Project Aim: To construct a suite of IR classifiers that incorporate supplementary linguistic knowledge and determine the scenarios in which each is at its optimum and the effectiveness of combined classifiers.

Theme: Language Technology (Sponsor: Capital Markets CRC)

Topic: Appraisal of Machine Learning Methods in Computational Linguistics

Task: A number of machine learning techniques are popular in the field of computational linguistics for tackling problems of Part-of-speech tagging, Syntactic analysis and Word Sense Disambiguation (WSD). It would be valuable to make a comparative appraisal of the different techniques reported in the literature and apply some of the more up-to-date machine learning methods to tackle the same domains.

Project Aim: To appraise the different methods of supervised and unsupervised learning and apply them to part-of-speech tagging, syntactic analysis, and Word Sense Disambiguation and build generic implementations of the methods suited to rapid deployment in HLT systems.

Theme: Language Technology (Sponsor: Capital Markets CRC)

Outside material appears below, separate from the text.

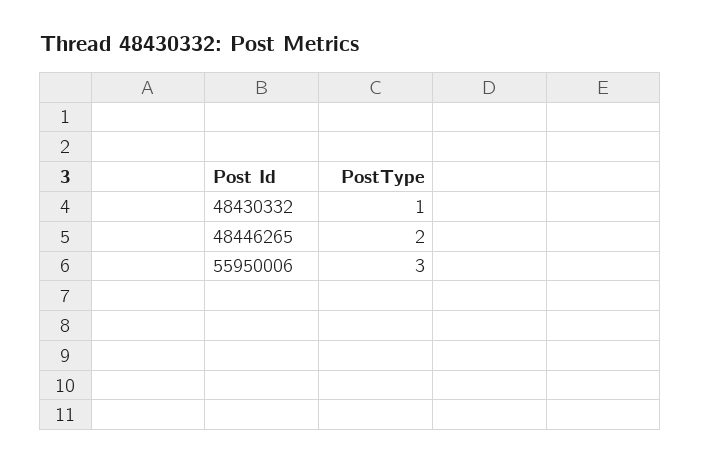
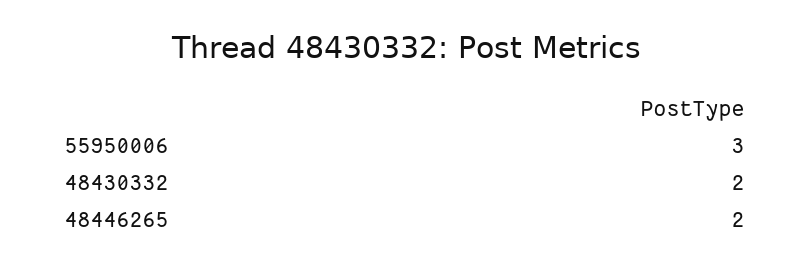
48430332: 1 -> 2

Topic: Utilization of Verb Classes for parsing and semantic tagging

Task: One study of verbs has produced a classification of about 300 classes. This study presents information on the list of words of each class and the grammatical structures that reside within each class. The challenge is to implement programs that can identify each class and the elements in a sentence that match the corresponding structure of that verb class.

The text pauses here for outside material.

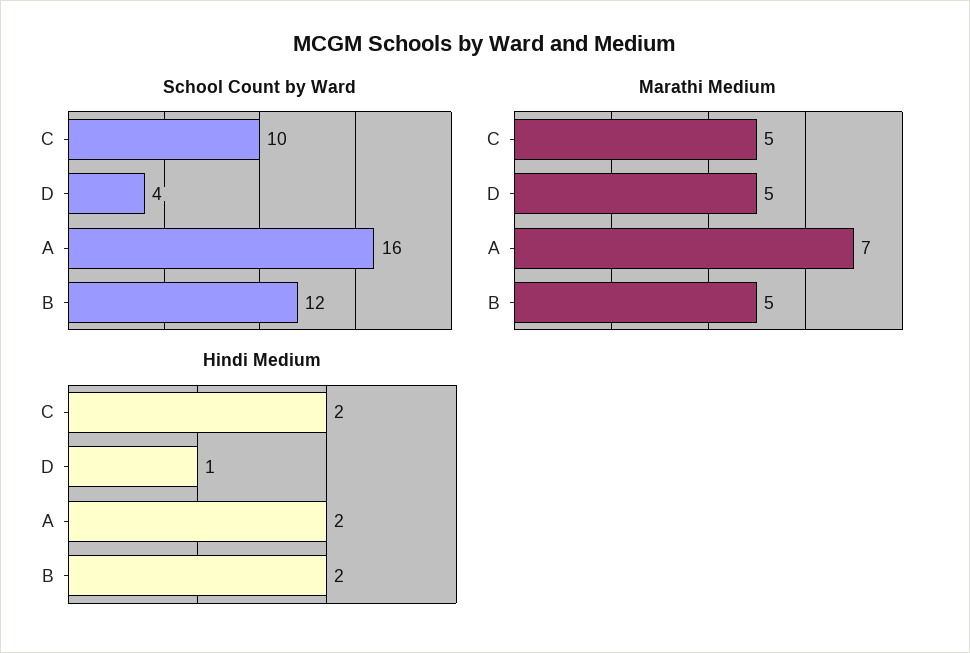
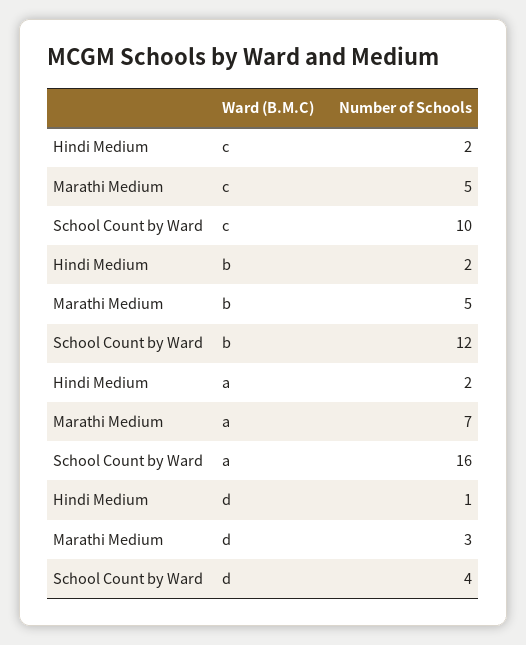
Marathi Medium, D: 5 -> 3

Project Aim: The aim of the project is to design a system that enables one to specify the grammatical structure of a verb class, its word members and other relevant lexical information and subsequently to tag a text with appropriate structural markers. Identifying semantic contexts in which the verb class is used will hone the accuracy of a verb analysis system. The system will be tested on dialogue from psychotherapy interviews. The verb classes have been set up as a resource in an XML file for this project.

Theme: Language Technology (Sponsor: Capital Markets CRC)

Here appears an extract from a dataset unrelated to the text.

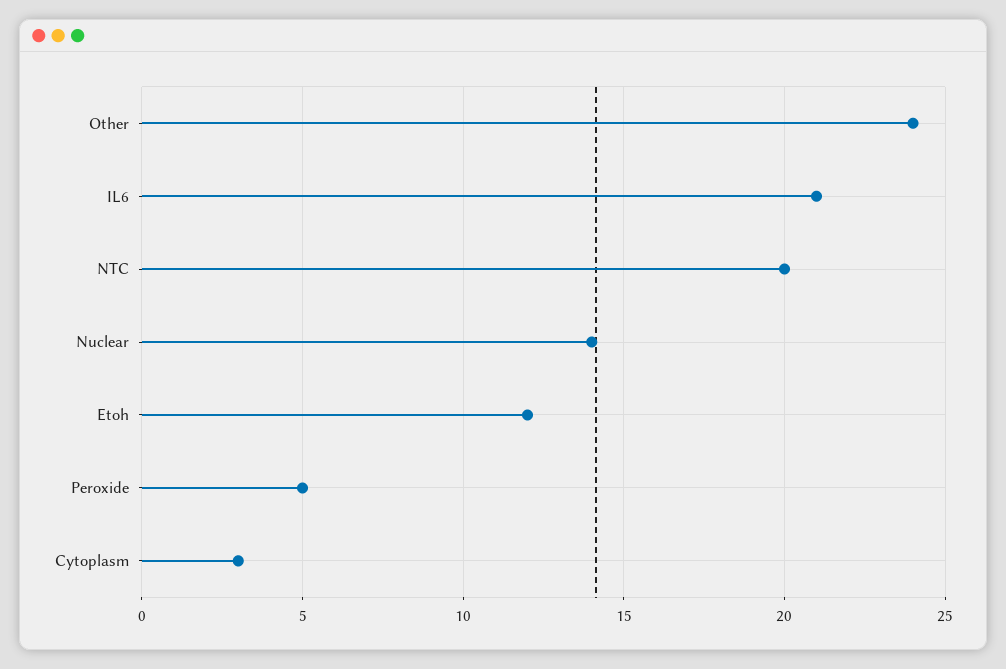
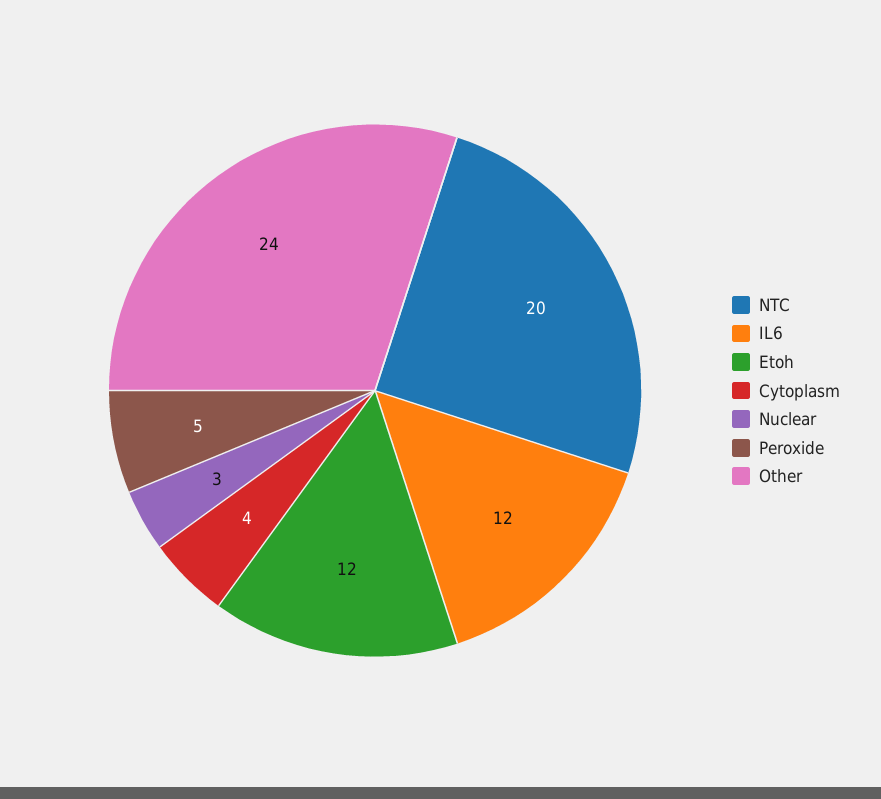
IL6: 21 -> 12
Nuclear: 14 -> 3
Cytoplasm: 3 -> 4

Topic: Integration of Lexical Databases

Task: Every new language technology system tends to design its own lexical database with the result that there are hundreds of systems that are incompatible with each other. This creates a serious impediment to aggregating the knowledge in many systems and has to be solved by the development of a knowledge sharing metalanguage.

Project Aim: Investigate the large variety of lexical databases and ontologies to build a system to allow sharing of knowledge in a larger text analysis system.

Theme: Software Engineering of Language Technology Systems (Sponsor: Capital Markets CRC)

Topic: Software Architecture of LT Systems

Task: There are a number of architectures for LT Systems. most rely on a sequential pipeline architecture for the progressive processing of data from the simple to the complex stages. More recent approaches have used agent based philosophies that communicate the results of their processing. we are interested in developing a transaction based model that makes decisions on a just-in-time manner and with probabilistic criterion. WE believe this architecture will allow for massive parallelisation of the processing tasks as well as significant interaction between processing functions. Experiments in parallelising the solution using both clusters and grids need to be conducted.